A gentle introduction to Pharo Smalltalk

TL;DR

In this tutorial we learn the basics of Pharo Smalltalk using a running example of code to unscramble an English-language word.

Introduction

Pharo is a modern dialect of the classic Smalltalk-80 language and environment.

The key thing that distinguishes Smalltalk from other OO languages is that it is a live environment in which you interact with live objects inside a running image, and you incrementally add and modify classes and methods within a running system.

For a high-level overview of the run-time architecture of Smalltalk and Pharo, see: Pharo architecture.

In this tutorial we will directly run code snippets, without creating any new classes or methods.

The Jumble puzzle

The Jumble puzzle is a classic syndicated newspaper game in which four scrambled words have to be unscrambled to form ordinary English. Selected letters from the four answers form the scrambled answer to a punny (but not very funny) cartoon puzzle. We will solve the first part, which is to unscramble the words.

Unscrambling strategy: The idea is to look up the scrambled word in a dictionary whose keys consist of a canonical representation of each word as a bag of letters. The easiest such representation is the sorted list of letters in the word.

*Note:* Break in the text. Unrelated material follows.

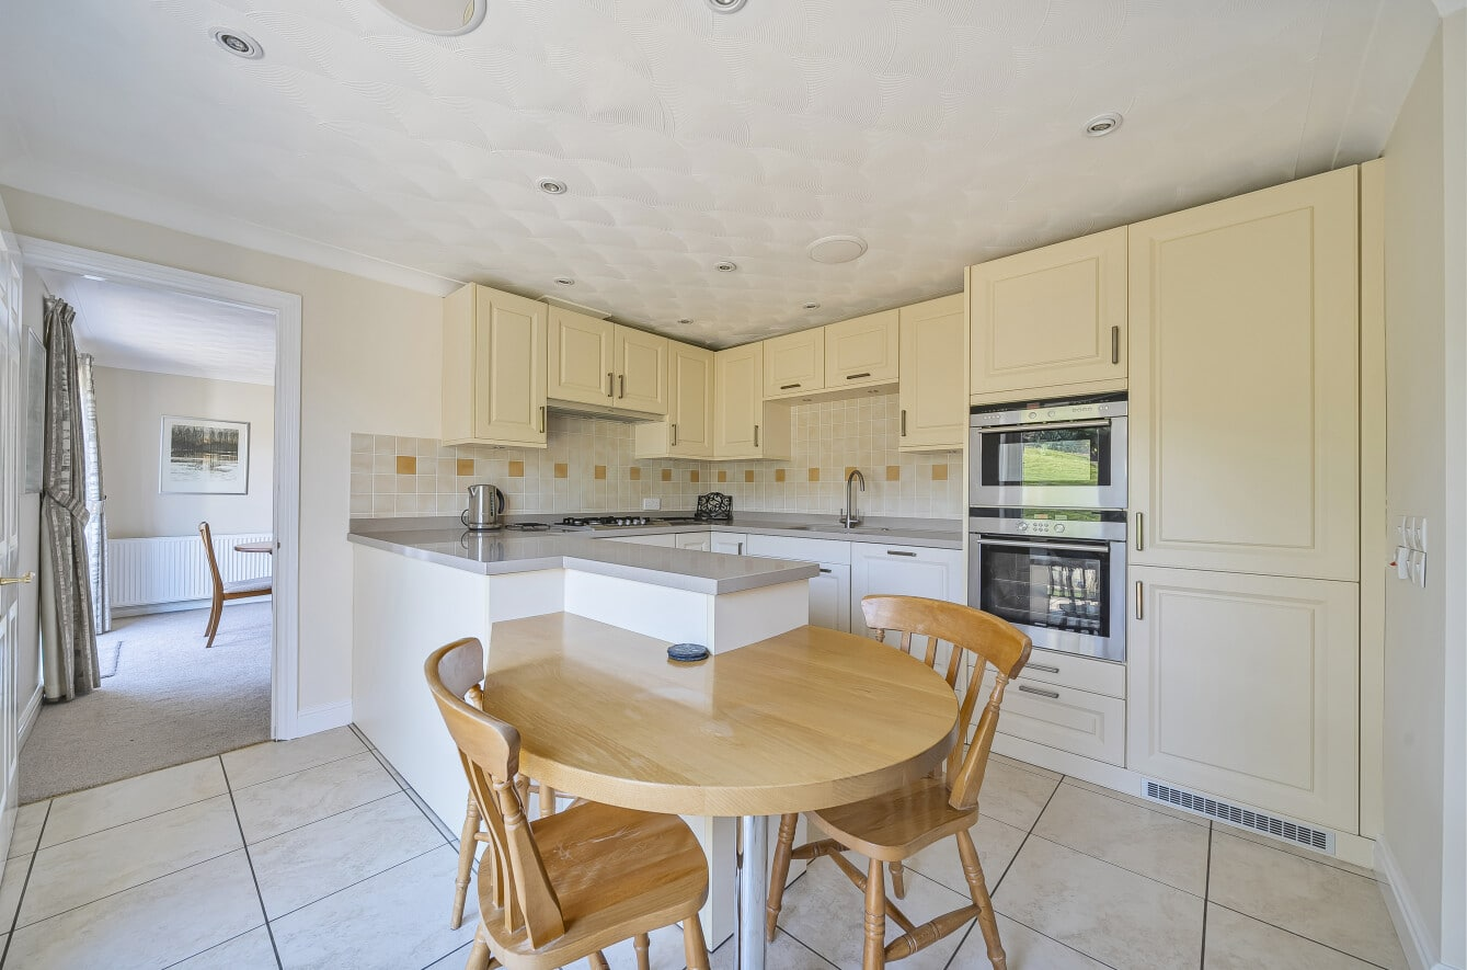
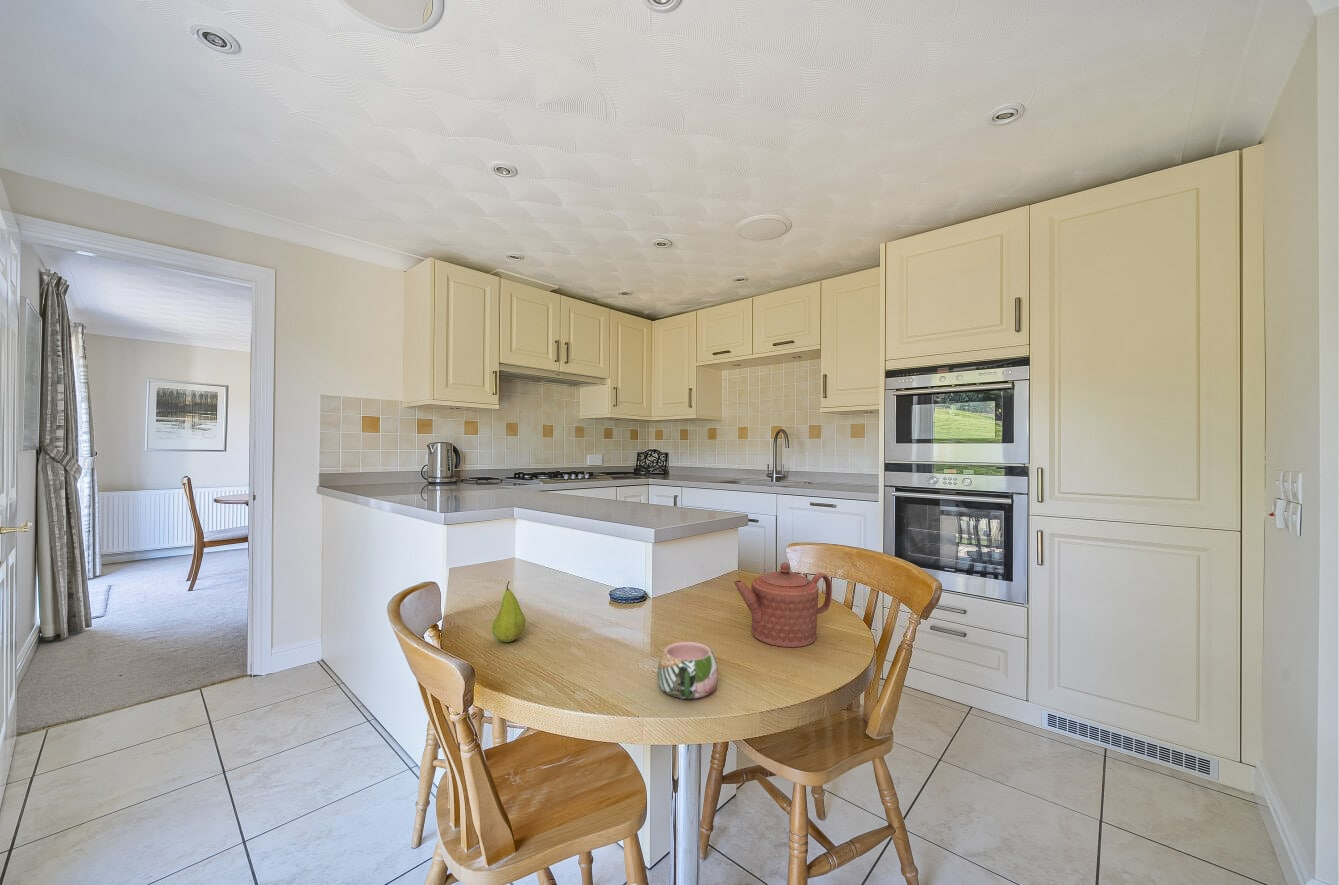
+ mug [657,641,719,700]
+ teapot [733,561,833,648]
+ fruit [491,580,527,643]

For example, to unscramble the letters 'gameses', we would sort the letters of the string to produce the key 'aeegmss' , and look up that key in our dictionary to find all the real words with the same key.

A pure Smalltalk solution

The following snippet solves the puzzle without defining any new classes or methods. Later we could implement a Jumble class that unscrambles words for us, but for now let's just work with a live snippet.

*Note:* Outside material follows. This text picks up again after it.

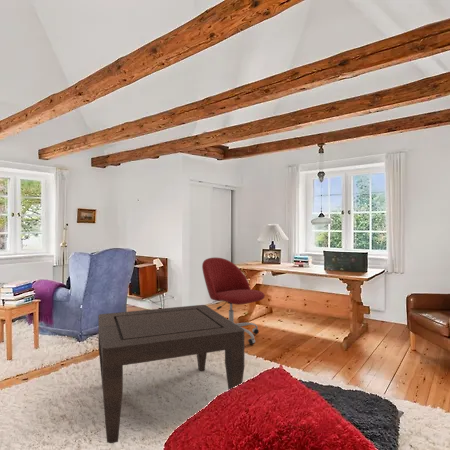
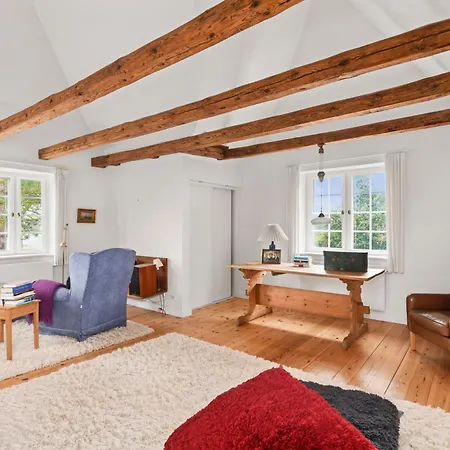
- office chair [201,257,266,346]
- coffee table [97,304,245,444]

Have a quick look at the code, and run it by clicking on the Inspect icon:

You should be able to make sense of the code as a kind of pidgin English, even if the details will need some explanation.

wordlistUrl := 'https://raw.githubusercontent.com/dwyl/english-words/master/words_alpha.txt'.
words := (ZnUrl fromString: wordlistUrl) retrieveContents.
wordList := (Character cr asString , Character lf asString) split: words.
wordDict := Dictionary new.
wordList do: [:word |
	key := word sorted.
	wordDict
		at: key
		ifPresent: [:v | v addLast: word ]
		ifAbsentPut: [ { word } asOrderedCollection]
	].
wordDict at: 'gameses' sorted
  

After clicking on the Inspect button, you should see in the adjacent pane the two possible answers, namely "megasse" and "message".

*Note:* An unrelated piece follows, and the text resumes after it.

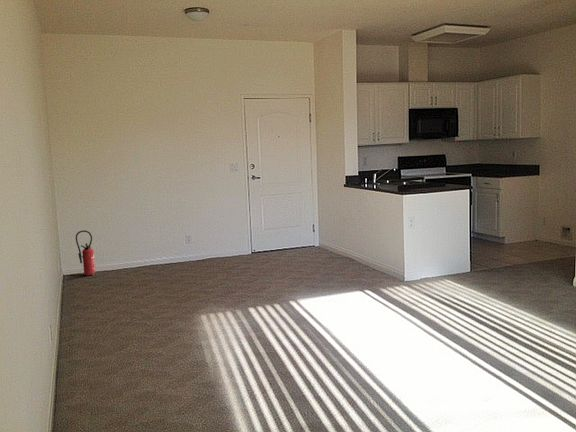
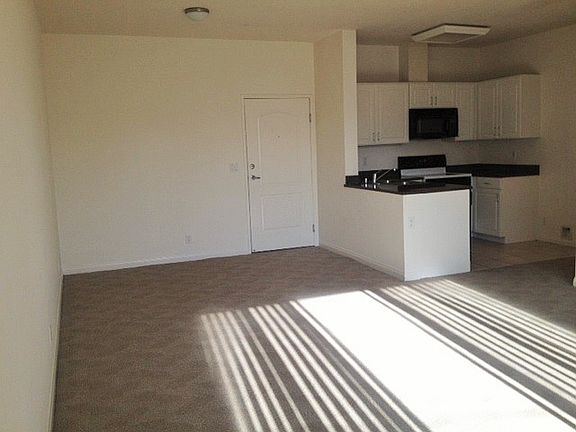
- fire extinguisher [75,229,96,277]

Now let's look into the details of how it works.

Two rules about understanding Smalltalk

There are two basic rules to understanding Smalltalk code:

1. Everything is an object

and

2. Everything happens by sending messages

As in most languages, the code snippet above consists of a block of statements , each of which contains one or more nested expressions . Unlike other languages, the statements are separated by periods (.) For more details, see: Understanding Smalltalk method syntax. The expressions, by and large, consist of message sends . For the details, please see: Understanding Smalltalk message syntax.

For a compact overview, see: Smalltalk method syntax on a postcard.

Grabbing a list of words from the web

Before we start coding our solution, we search for an online list of English words, and find a pretty extensive one on github.

We first save the URL as a Smalltalk string.

wordlistUrl := 'https://raw.githubusercontent.com/dwyl/english-words/master/words_alpha.txt'.
  

Assignment to a variable uses the := operator, as opposed to = and ==, which are comparison messages.

Also note that a string in Smalltalk is delimited by single quotes ', not double quotes " (which delimit comments).

We did not end the snippet with a period because . is a statement separator in Smalltalk, not a terminator. We only need periods to separate two or more statements.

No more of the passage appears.